The law we all thought a safe “zombie” bill is alive – key things you need to know about the Snooper’s Charter
by Ben Rafferty, Global Solutions Director, Semafone
You could be forgiven if the introduction of The Investigatory Powers Act, or the “Snooper’s Charter” managed to slip by you under the cover of Trump’s election as President and the UK Brexit.
However, considering the magnitude of its impending impact in the world of data security, particularly for communications providers, I don’t think the subterfuge will have worked.
If you, like most businesses, are storing your customers’ data, here are some key points that you should bear in mind.
What are the motivations behind the law?
The government has passed the IP Act with the intention of using it as a tool to fight terrorism after an increasing number of terror campaigns hit Europe over the last few years.
However, several industry experts have voiced their fears that in the act’s attempt to curb terrorism, it will seriously infringe upon people’s privacy. Hence the nickname: ‘Snooper’s Charter’.
How is the government addressing these privacy concerns?
One feature of the IP Act is the ‘double lock’, which aims to tackle the criticism from security experts by regulating the ease with which governmental employees can apply for a warrant to access people’s data.
The double lock means that ministerial authorisation is required before anyone can request a warrant. A panel of judges, who are given the power to veto, then assess the warrant, all of which is overseen by the Investigatory Powers Commissioner, who will act as a senior judge.
What are the implications for communications service providers (CSPs)?
All communication service providers, including telecommunications service providers, will need to store complete web records of every customer from the last 12 months.
With a warrant, the police and 50 other public bodies, including the Food Standards Agency and the Competition and Markets Authority, can request this information. With the types of data that can be requested ranging from NHS records to internet history, companies are going to have to store huge amounts of their customers’ data.
Once a warrant has been granted, all encrypted data, including information sent via apps such as Whatsapp and iMessage, must be un-encrypted by the CSP, and sent to the relevant government body.
Additionally, these public bodies have been given the right to apply for a warrant to hack into computers, mobile devices and networks without alerting the owner.
Additional pressure to keep data safe
Considering the numerous breaches that global companies have experienced over the last few years, combined with the new onus on businesses to retain more data under the IP Act, big investment in IT security will be needed to ensure that customers’ data is kept safe.
Thanks to this, companies that fall under the umbrella of the new policy will find themselves facing a substantial economic burden. And this is before they even begin to consider the financial impact of complying with the EU GDPR when it comes into effect in 2018.
The EU GDPR throws up another challenge in the form of conflicting legislation. While the IP Act requires companies to store complete records of web data for each customer, one of the key functions of the GDPR includes allowing consumers to have the ‘right to be forgotten’.
Clearly, there are some competing priorities. Yet this only begins to scratch the surface of how these two laws are likely to butt heads.

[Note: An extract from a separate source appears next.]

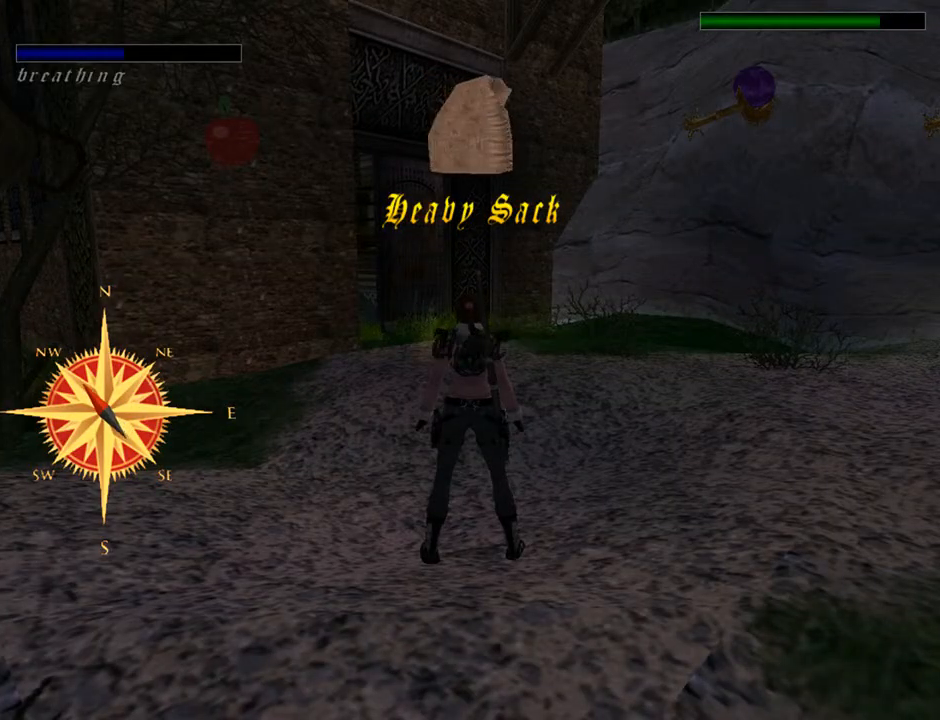
{"buttons": [], "left_stick": "center", "right_stick": "center", "events": [[133, "START", "up"]]}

In an ideal world, all personal information and data should not have to be stored by communications service providers. However, the IP Act is forcing communication companies to hold enormous amounts of personal data, and appears contrary to recent warnings in the media.
For example, Labour MP Meg Hillier, Chair of the Commons Public Accounts Committee, recently stated that handling of personal data breaches by the government has been “chaotic”, which undermines confidence in the government’s ability to protect the UK from cyber-attacks.
With this in mind, creating new data ‘honeypots’ that the IP Act demands of each ISP seems like creating a set of hugely desirable jackpots for hackers! With the act now enshrined in law, it is therefore paramount that companies take data security seriously.
Ultimately, customers’ sensitive information should be kept under lock and key behind several layers of security.
A rock and a hard place
To truly lock down data securely, companies need to take advantage of the latest and greatest technology, such as tokenisation, truncation, or “salting and hashing” the data (adding random data and encrypting the mix), whilst ensuring that robust processes are in place to consider things like non-repudiation and the principle of least privilege are implemented to safeguard that only the very few that are granted access do so with full auditable access.
While this is certainly best practice, to make the security process all the more complicated, companies have to ensure that they can still access the data and un-encrypt it quickly in the event that it is requested by a governmental body.
As the world of data security continues to grow in complexity, laws and regulations around information protection and storage are not going away. So, whether you are a communications service provider, a public body or just a business handling customer data, you need to take heed.
Keeping up to date with the ever-growing list of regulations and taking action to make sure you are compliant with them is the only way to avoid the damaging economic and legal consequences.